Benjamin Harrison Hill was a legislator, teacher, and African Methodist Episcopal (AME) minister born in Sidney, Nova Scotia, Canada on November 1, 1903 to Joseph L. Hill, a laborer in the steel mill industry and Anna E. Hill, a servant for a private family. Hill had one sister, Josephine “Josie”, and lived most of his childhood in Pueblo, Colorado where he attended public school.
Motivated by a calling to serve God and humanity, Hill studied law at the University of Nebraska and earned a graduate degree at Wilberforce University in Ohio. While teaching at Campbell College in Jackson, Mississippi during the early 1930s, Hill met his wife, Fannie Ezelle (Johnson), the only daughter of Bishop William Decker Johnson of Plains, Georgia. Hill pioneered a special education program for slow learners while working many years as a junior high school principal in Okfuskee County, Oklahoma.
In 1938, Hill was licensed to preach at the St. John AME Church in Plains, Georgia. He held pastorates at South Plains Mission, Red Hill, Georgia, and Sandy Hill, Georgia. He also preached at Ward Chapel in Boley, Oklahoma, Bethel AME in Claremore, Oklahoma, Ward Chapel in Muskogee, Oklahoma and Vernon AME Church in Tulsa, Oklahoma. Hill lived by his motto, “A Christian does what he ought to do, whether he wants to do it or not.”
From 1951 to 1971, Hill served as the editorial page editor of the Oklahoma Eagle newspaper in Tulsa, OK. Active with the Tulsa Urban League, Tulsa Council of Churches, National Conference of Christians and Jews, and the Ministerial Alliance, he also served as director of the Tulsa Economic Task Force and president of the Tulsa NAACP. He was a 32nd degree Mason and an Alpha Phi Alpha Fraternity member. Hill had an encouraging message for all and provided a sense of worth to individuals of all economic and social levels.
While pastoring at Vernon AME Church, Hill took a group of youth members from the church to the August 28, 1963 March on Washington near the Lincoln Memorial.
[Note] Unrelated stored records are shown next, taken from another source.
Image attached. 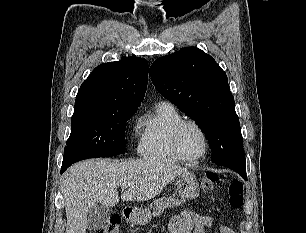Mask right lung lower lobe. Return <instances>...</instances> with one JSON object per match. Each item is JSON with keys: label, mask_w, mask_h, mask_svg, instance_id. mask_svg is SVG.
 <instances>
[{"label": "right lung lower lobe", "mask_w": 306, "mask_h": 233, "mask_svg": "<svg viewBox=\"0 0 306 233\" xmlns=\"http://www.w3.org/2000/svg\"><path fill=\"white\" fill-rule=\"evenodd\" d=\"M69 166L67 165H62V168H61V173H63Z\"/></svg>", "instance_id": "1"}]
</instances>
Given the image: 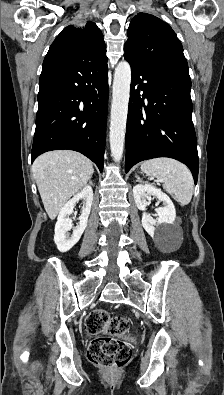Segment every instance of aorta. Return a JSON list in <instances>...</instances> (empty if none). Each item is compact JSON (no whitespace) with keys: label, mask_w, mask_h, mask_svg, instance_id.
<instances>
[{"label":"aorta","mask_w":224,"mask_h":395,"mask_svg":"<svg viewBox=\"0 0 224 395\" xmlns=\"http://www.w3.org/2000/svg\"><path fill=\"white\" fill-rule=\"evenodd\" d=\"M130 84V65L121 61L114 73L109 133L110 149L115 162H119L123 156Z\"/></svg>","instance_id":"1"}]
</instances>
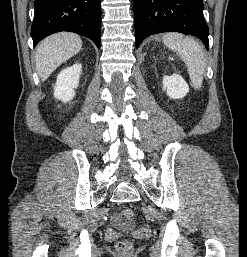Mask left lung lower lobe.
<instances>
[{
	"label": "left lung lower lobe",
	"instance_id": "1",
	"mask_svg": "<svg viewBox=\"0 0 247 257\" xmlns=\"http://www.w3.org/2000/svg\"><path fill=\"white\" fill-rule=\"evenodd\" d=\"M136 48L148 36L162 32L193 35L209 46L202 0H133Z\"/></svg>",
	"mask_w": 247,
	"mask_h": 257
}]
</instances>
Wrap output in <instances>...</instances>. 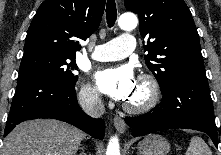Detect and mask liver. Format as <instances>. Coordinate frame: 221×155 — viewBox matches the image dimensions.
Instances as JSON below:
<instances>
[{
	"instance_id": "6515ba94",
	"label": "liver",
	"mask_w": 221,
	"mask_h": 155,
	"mask_svg": "<svg viewBox=\"0 0 221 155\" xmlns=\"http://www.w3.org/2000/svg\"><path fill=\"white\" fill-rule=\"evenodd\" d=\"M85 134L52 119L26 121L5 138L3 155H76Z\"/></svg>"
}]
</instances>
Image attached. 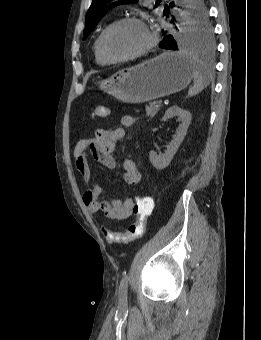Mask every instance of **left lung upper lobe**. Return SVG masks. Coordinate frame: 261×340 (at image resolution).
I'll return each instance as SVG.
<instances>
[{"label":"left lung upper lobe","instance_id":"obj_1","mask_svg":"<svg viewBox=\"0 0 261 340\" xmlns=\"http://www.w3.org/2000/svg\"><path fill=\"white\" fill-rule=\"evenodd\" d=\"M135 1L137 0H92V4L85 18L86 27L83 32V40L93 31L108 10L114 6ZM164 34H166V32H164ZM175 38L178 49L194 48L203 51L213 50V30L202 0H185L183 25L180 31L175 34Z\"/></svg>","mask_w":261,"mask_h":340}]
</instances>
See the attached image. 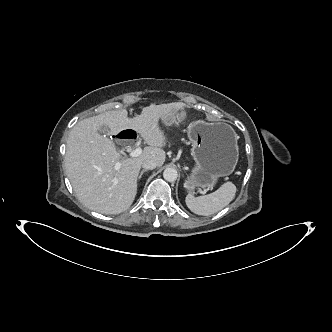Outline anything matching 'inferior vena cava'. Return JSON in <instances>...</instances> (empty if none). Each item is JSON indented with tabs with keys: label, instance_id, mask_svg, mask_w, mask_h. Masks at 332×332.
I'll use <instances>...</instances> for the list:
<instances>
[{
	"label": "inferior vena cava",
	"instance_id": "inferior-vena-cava-1",
	"mask_svg": "<svg viewBox=\"0 0 332 332\" xmlns=\"http://www.w3.org/2000/svg\"><path fill=\"white\" fill-rule=\"evenodd\" d=\"M142 167L145 170H153L157 167V163L154 160H145L142 162Z\"/></svg>",
	"mask_w": 332,
	"mask_h": 332
}]
</instances>
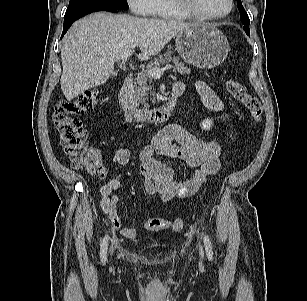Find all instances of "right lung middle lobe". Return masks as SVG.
<instances>
[{
	"label": "right lung middle lobe",
	"instance_id": "dd1d6c3e",
	"mask_svg": "<svg viewBox=\"0 0 307 301\" xmlns=\"http://www.w3.org/2000/svg\"><path fill=\"white\" fill-rule=\"evenodd\" d=\"M126 0H70L64 19L99 10H127Z\"/></svg>",
	"mask_w": 307,
	"mask_h": 301
}]
</instances>
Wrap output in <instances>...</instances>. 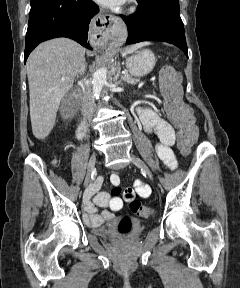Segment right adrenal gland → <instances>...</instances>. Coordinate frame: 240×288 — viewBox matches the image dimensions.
Listing matches in <instances>:
<instances>
[{
    "label": "right adrenal gland",
    "instance_id": "1",
    "mask_svg": "<svg viewBox=\"0 0 240 288\" xmlns=\"http://www.w3.org/2000/svg\"><path fill=\"white\" fill-rule=\"evenodd\" d=\"M86 66H87V63H86V61L84 60L82 66H81V68H80V70H79L78 73H77V77H78L79 75L84 74Z\"/></svg>",
    "mask_w": 240,
    "mask_h": 288
}]
</instances>
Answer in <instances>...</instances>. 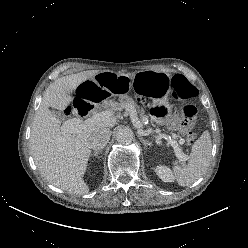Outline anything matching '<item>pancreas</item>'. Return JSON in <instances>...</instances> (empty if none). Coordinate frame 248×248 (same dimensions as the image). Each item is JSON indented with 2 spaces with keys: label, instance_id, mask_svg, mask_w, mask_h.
Returning <instances> with one entry per match:
<instances>
[{
  "label": "pancreas",
  "instance_id": "cf45deb5",
  "mask_svg": "<svg viewBox=\"0 0 248 248\" xmlns=\"http://www.w3.org/2000/svg\"><path fill=\"white\" fill-rule=\"evenodd\" d=\"M115 106L119 107L120 109H125L127 111L129 109V107H132L135 111H136V109L139 108L137 106L136 102L131 97H125V98L121 99L120 103L115 104ZM147 119H148V117L146 115H144L143 113H141V115H140L141 123H144ZM179 150L182 152V150L180 148H179Z\"/></svg>",
  "mask_w": 248,
  "mask_h": 248
}]
</instances>
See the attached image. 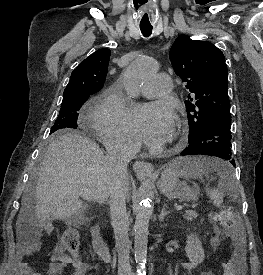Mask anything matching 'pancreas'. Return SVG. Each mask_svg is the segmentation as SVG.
Instances as JSON below:
<instances>
[{"label":"pancreas","mask_w":263,"mask_h":275,"mask_svg":"<svg viewBox=\"0 0 263 275\" xmlns=\"http://www.w3.org/2000/svg\"><path fill=\"white\" fill-rule=\"evenodd\" d=\"M198 216L197 212L194 210H187L184 214V219L186 220H192Z\"/></svg>","instance_id":"1"}]
</instances>
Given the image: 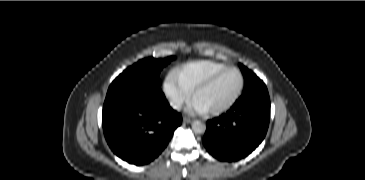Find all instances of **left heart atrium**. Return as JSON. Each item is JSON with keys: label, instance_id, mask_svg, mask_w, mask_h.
Here are the masks:
<instances>
[{"label": "left heart atrium", "instance_id": "1", "mask_svg": "<svg viewBox=\"0 0 365 180\" xmlns=\"http://www.w3.org/2000/svg\"><path fill=\"white\" fill-rule=\"evenodd\" d=\"M189 109L191 111L197 112V113H203L205 112V109L203 107H201L198 103H196L195 101H192V103L189 106Z\"/></svg>", "mask_w": 365, "mask_h": 180}]
</instances>
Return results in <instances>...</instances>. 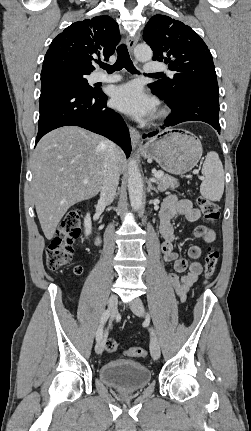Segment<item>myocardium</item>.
Masks as SVG:
<instances>
[{
    "label": "myocardium",
    "instance_id": "f54148a6",
    "mask_svg": "<svg viewBox=\"0 0 251 431\" xmlns=\"http://www.w3.org/2000/svg\"><path fill=\"white\" fill-rule=\"evenodd\" d=\"M167 115V111L164 108H160L156 111L155 115H154V119L155 120H161L163 118H165Z\"/></svg>",
    "mask_w": 251,
    "mask_h": 431
}]
</instances>
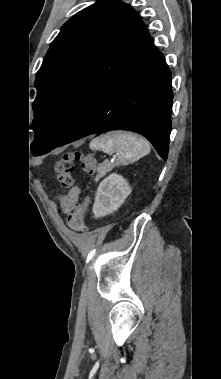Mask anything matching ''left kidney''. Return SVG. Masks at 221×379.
Masks as SVG:
<instances>
[{"mask_svg":"<svg viewBox=\"0 0 221 379\" xmlns=\"http://www.w3.org/2000/svg\"><path fill=\"white\" fill-rule=\"evenodd\" d=\"M131 193L128 182L118 174H111L98 186L93 214L95 218L109 215L116 211L124 203Z\"/></svg>","mask_w":221,"mask_h":379,"instance_id":"1","label":"left kidney"}]
</instances>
His contributions to the AME Church denomination included serving as Director of Christian Education and editor of the AME Church Review. During the rise of the civil rights movement, Hill assumed a prominent role in promoting nonviolence in Tulsa, Oklahoma where he led joint worship services with black and white ministers and educators. In 1960, Hill introduced Dr. Martin Luther King when the civil rights leader spoke for the first time in Tulsa.
In 1968, Hill entered politics and was elected to the Oklahoma State House of Representatives as a Democrat from District 73. He served one full term and died on Friday, September 17, 1971 at the age of 67 during his second term. Shortly after his death, the Tulsa Park and Recreation Department named Hill as one of Tulsa’s outstanding citizens and named the Ben Hill Recreation Center at 210 East Latimer Place, Tulsa, Oklahoma 74106 in his honor. He was survived by his wife of 39 years, Fannie Hill and son, Lieutenant Colonel George F. Hill of Columbia, Maryland. He is buried at Crown Hill Cemetery in Tulsa, Oklahoma. An oil painting of Hill is displayed in his memory on the fourth floor of the Oklahoma State Capitol building in Oklahoma City, Oklahoma.